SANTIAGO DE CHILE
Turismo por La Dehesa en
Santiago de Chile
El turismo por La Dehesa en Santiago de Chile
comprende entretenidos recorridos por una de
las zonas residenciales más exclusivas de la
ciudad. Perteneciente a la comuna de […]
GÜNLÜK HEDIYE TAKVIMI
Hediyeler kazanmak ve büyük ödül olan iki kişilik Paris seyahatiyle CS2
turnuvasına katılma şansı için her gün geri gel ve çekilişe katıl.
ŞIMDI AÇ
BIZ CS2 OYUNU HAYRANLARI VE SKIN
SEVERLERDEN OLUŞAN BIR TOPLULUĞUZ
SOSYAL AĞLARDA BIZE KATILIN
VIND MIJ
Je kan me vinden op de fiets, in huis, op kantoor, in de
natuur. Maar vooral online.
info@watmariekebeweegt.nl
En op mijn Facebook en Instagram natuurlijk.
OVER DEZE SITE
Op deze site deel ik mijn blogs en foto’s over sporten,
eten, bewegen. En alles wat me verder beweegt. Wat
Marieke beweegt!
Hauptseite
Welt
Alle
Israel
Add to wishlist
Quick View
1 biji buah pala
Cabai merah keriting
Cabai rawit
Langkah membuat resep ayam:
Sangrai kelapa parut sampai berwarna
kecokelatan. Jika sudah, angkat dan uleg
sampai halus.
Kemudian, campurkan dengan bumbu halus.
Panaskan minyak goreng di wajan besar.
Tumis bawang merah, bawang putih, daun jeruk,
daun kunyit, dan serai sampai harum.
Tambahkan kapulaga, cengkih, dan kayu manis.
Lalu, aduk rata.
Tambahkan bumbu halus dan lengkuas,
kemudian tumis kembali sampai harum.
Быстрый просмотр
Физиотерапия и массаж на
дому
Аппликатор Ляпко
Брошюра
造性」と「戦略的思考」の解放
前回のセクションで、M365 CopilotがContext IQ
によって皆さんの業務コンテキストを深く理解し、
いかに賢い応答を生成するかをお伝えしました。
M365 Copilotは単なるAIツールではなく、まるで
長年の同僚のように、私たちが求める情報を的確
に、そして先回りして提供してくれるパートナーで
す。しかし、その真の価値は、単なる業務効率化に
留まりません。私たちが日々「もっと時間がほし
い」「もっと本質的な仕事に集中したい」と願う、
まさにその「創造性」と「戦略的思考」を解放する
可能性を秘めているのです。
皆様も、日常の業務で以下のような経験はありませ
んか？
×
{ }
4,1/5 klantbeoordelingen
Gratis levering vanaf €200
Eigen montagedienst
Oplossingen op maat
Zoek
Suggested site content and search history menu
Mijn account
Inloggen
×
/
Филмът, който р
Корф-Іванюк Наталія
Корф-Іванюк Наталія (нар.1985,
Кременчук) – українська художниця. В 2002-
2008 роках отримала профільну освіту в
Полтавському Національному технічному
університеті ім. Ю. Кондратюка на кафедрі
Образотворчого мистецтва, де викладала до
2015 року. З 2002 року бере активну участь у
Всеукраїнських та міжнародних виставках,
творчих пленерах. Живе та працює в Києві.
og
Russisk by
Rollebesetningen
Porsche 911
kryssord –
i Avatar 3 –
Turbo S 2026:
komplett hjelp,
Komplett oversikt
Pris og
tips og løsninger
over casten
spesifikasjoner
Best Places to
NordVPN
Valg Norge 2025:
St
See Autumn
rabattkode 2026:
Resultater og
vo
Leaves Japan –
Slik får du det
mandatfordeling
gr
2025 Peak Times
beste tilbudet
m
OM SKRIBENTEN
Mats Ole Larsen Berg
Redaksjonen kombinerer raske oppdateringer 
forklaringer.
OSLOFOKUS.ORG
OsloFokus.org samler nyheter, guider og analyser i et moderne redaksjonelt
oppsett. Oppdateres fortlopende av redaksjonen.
■ ■ ■ ■ ■
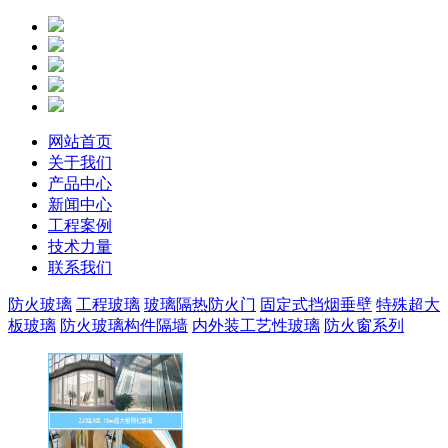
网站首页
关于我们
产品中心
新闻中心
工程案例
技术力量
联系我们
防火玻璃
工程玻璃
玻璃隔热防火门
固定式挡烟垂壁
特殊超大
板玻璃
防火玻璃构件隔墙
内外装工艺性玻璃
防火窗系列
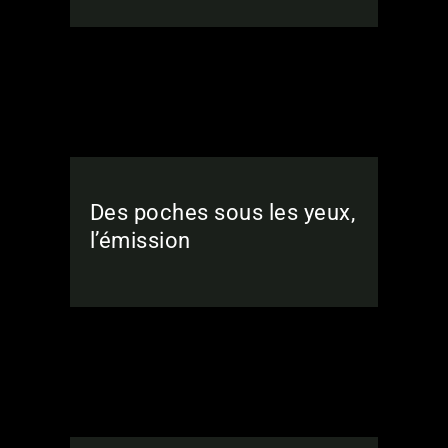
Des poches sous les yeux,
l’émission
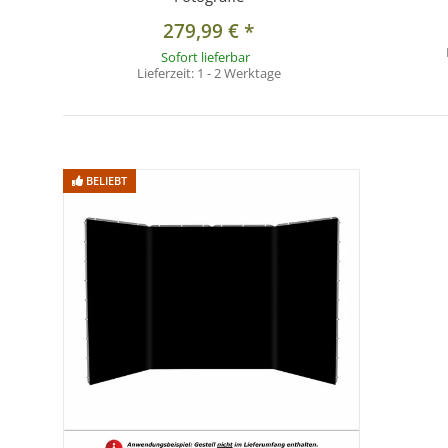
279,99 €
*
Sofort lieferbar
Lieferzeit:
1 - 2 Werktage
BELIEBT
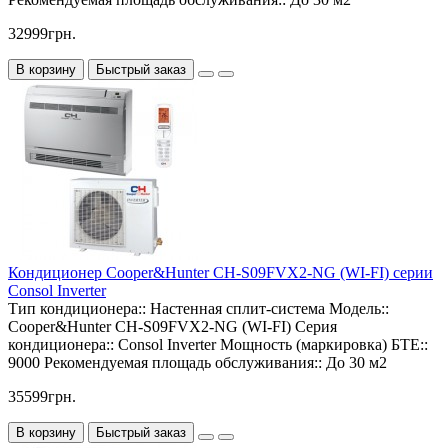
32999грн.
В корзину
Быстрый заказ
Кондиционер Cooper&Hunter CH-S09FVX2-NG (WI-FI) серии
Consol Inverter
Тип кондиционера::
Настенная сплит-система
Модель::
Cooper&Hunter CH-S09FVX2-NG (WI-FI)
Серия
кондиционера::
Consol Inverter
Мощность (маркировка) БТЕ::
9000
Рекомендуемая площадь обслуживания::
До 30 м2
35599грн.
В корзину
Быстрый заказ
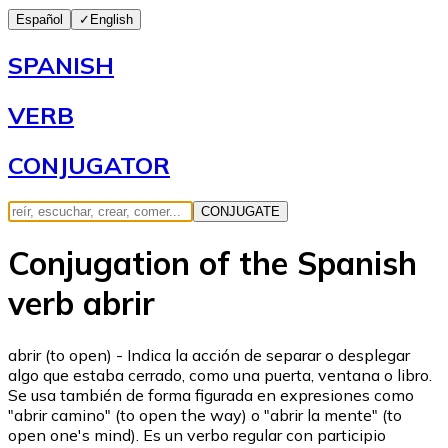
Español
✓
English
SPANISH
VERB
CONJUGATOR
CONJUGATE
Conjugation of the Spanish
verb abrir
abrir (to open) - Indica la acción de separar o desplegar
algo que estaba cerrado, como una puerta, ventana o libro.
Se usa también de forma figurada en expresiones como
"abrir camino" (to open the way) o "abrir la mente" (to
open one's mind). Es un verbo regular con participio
■ ■ ■ ■ ■
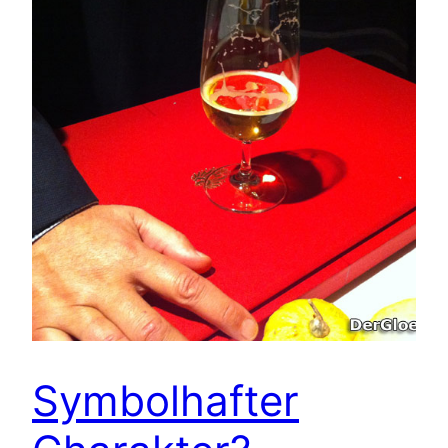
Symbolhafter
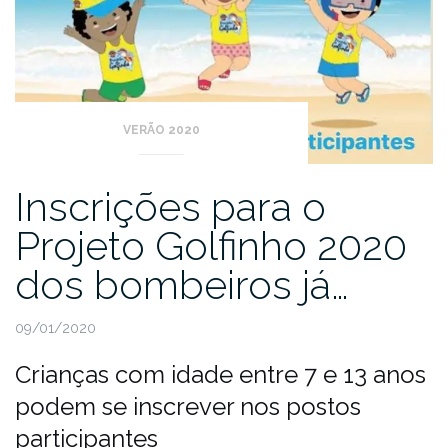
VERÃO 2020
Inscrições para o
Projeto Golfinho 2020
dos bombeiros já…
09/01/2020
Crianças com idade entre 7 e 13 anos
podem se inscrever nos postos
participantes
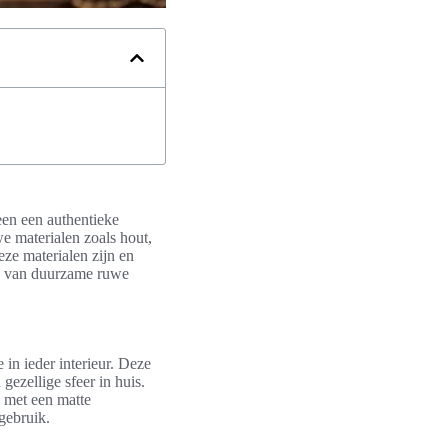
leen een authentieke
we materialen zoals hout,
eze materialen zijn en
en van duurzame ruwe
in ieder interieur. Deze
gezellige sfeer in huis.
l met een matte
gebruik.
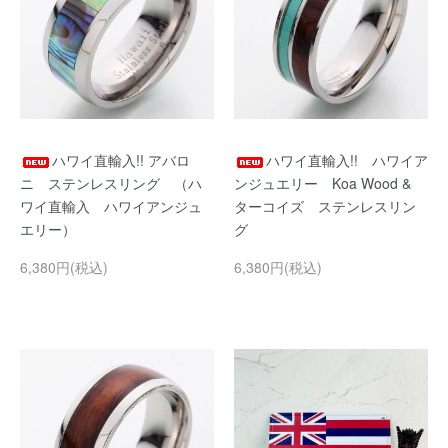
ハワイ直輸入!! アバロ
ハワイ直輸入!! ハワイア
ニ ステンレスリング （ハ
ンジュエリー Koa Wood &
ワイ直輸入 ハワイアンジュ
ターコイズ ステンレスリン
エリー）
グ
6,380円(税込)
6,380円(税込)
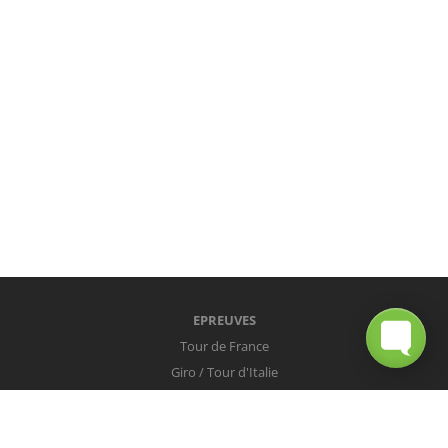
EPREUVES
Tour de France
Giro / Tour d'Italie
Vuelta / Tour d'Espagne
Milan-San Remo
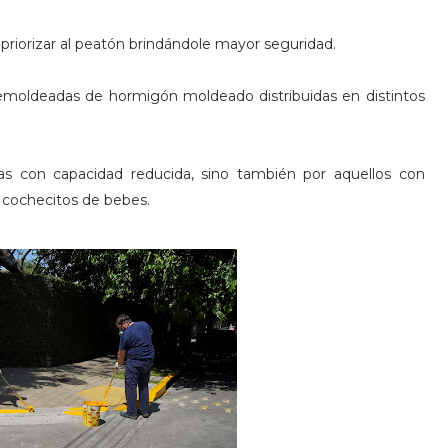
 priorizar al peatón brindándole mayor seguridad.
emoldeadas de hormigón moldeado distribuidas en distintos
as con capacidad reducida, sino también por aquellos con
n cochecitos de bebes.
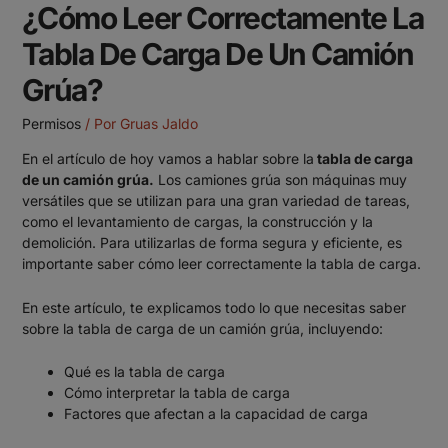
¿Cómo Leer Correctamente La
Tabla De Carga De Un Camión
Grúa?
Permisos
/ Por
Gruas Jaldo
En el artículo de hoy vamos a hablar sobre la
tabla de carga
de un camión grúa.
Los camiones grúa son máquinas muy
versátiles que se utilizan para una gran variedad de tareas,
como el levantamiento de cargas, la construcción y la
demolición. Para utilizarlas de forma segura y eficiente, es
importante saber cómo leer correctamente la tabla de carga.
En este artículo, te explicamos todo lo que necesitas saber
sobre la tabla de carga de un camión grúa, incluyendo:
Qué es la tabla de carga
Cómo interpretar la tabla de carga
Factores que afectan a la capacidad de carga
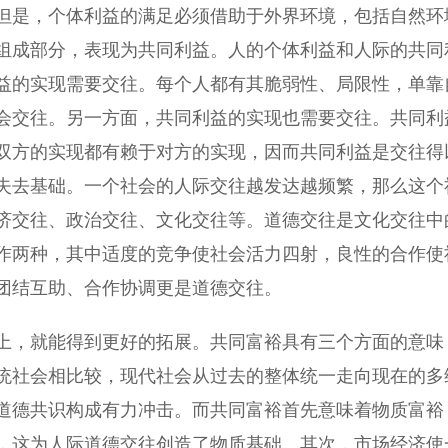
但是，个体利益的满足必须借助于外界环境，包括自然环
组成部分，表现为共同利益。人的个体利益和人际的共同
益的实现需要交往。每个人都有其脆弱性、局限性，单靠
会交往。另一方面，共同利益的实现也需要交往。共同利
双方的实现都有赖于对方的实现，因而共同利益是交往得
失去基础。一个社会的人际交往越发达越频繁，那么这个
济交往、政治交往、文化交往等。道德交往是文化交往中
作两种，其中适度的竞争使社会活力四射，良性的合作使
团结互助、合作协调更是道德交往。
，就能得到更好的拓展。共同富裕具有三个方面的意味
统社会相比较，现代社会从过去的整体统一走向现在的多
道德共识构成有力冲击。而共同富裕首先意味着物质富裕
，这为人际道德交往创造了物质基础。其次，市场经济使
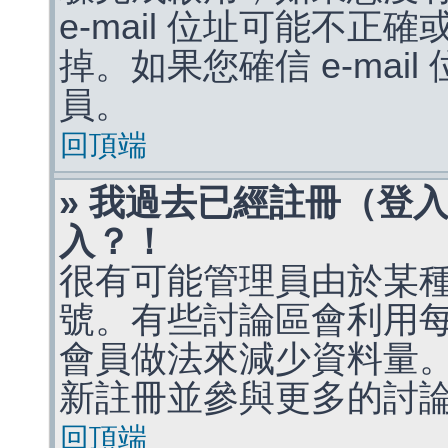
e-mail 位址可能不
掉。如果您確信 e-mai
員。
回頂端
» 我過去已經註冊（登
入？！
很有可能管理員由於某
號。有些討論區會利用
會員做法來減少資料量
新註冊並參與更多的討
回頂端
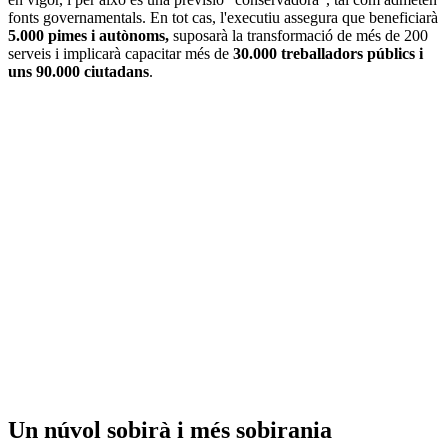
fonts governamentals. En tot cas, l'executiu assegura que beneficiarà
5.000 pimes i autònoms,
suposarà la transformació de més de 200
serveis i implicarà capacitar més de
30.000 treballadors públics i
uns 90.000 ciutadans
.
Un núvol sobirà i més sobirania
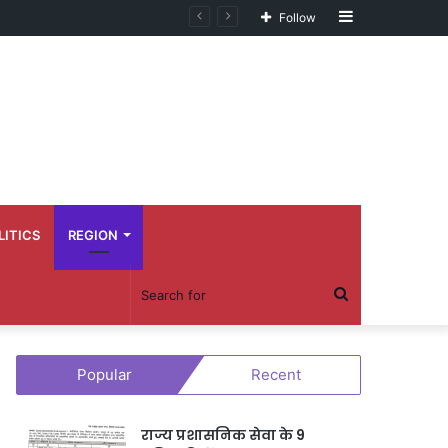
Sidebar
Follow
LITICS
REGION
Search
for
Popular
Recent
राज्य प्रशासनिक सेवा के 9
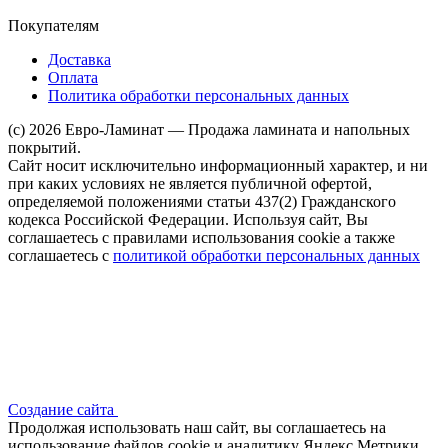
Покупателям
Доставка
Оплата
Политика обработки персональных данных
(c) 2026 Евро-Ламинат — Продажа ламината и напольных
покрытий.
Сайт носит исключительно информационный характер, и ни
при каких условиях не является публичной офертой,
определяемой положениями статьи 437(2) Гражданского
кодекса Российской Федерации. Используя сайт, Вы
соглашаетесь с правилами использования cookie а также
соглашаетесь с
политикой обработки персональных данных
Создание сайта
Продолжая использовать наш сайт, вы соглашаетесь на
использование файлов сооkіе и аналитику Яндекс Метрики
■ ■ ■ ■ ■
Reproduce verbatim the stretch of lines from the one containing "e-mail 位址可能不" through the one containing "использование файлов сооkіе", both included, and leave the pictures out of your output.

→ **Result for this exercise**
e-mail 位址可能不
掉。如果您確信 e-mai
員。
回頂端
» 我過去已經註冊（登
入？！
很有可能管理員由於某
號。有些討論區會利用
會員做法來減少資料量
新註冊並參與更多的討
回頂端
fonts governamentals. En tot cas, l'executiu assegura que beneficiarà
5.000 pimes i autònoms,
suposarà la transformació de més de 200
serveis i implicarà capacitar més de
30.000 treballadors públics i
uns 90.000 ciutadans
.
Un núvol sobirà i més sobirania
Sidebar
Follow
LITICS
REGION
Search
for
Popular
Recent
राज्य प्रशासनिक सेवा के 9
Покупателям
Доставка
Оплата
Политика обработки персональных данных
(c) 2026 Евро-Ламинат — Продажа ламината и напольных
покрытий.
Сайт носит исключительно информационный характер, и ни
при каких условиях не является публичной офертой,
определяемой положениями статьи 437(2) Гражданского
кодекса Российской Федерации. Используя сайт, Вы
соглашаетесь с правилами использования cookie а также
соглашаетесь с
политикой обработки персональных данных
Создание сайта
Продолжая использовать наш сайт, вы соглашаетесь на
использование файлов сооkіе и аналитику Яндекс Метрики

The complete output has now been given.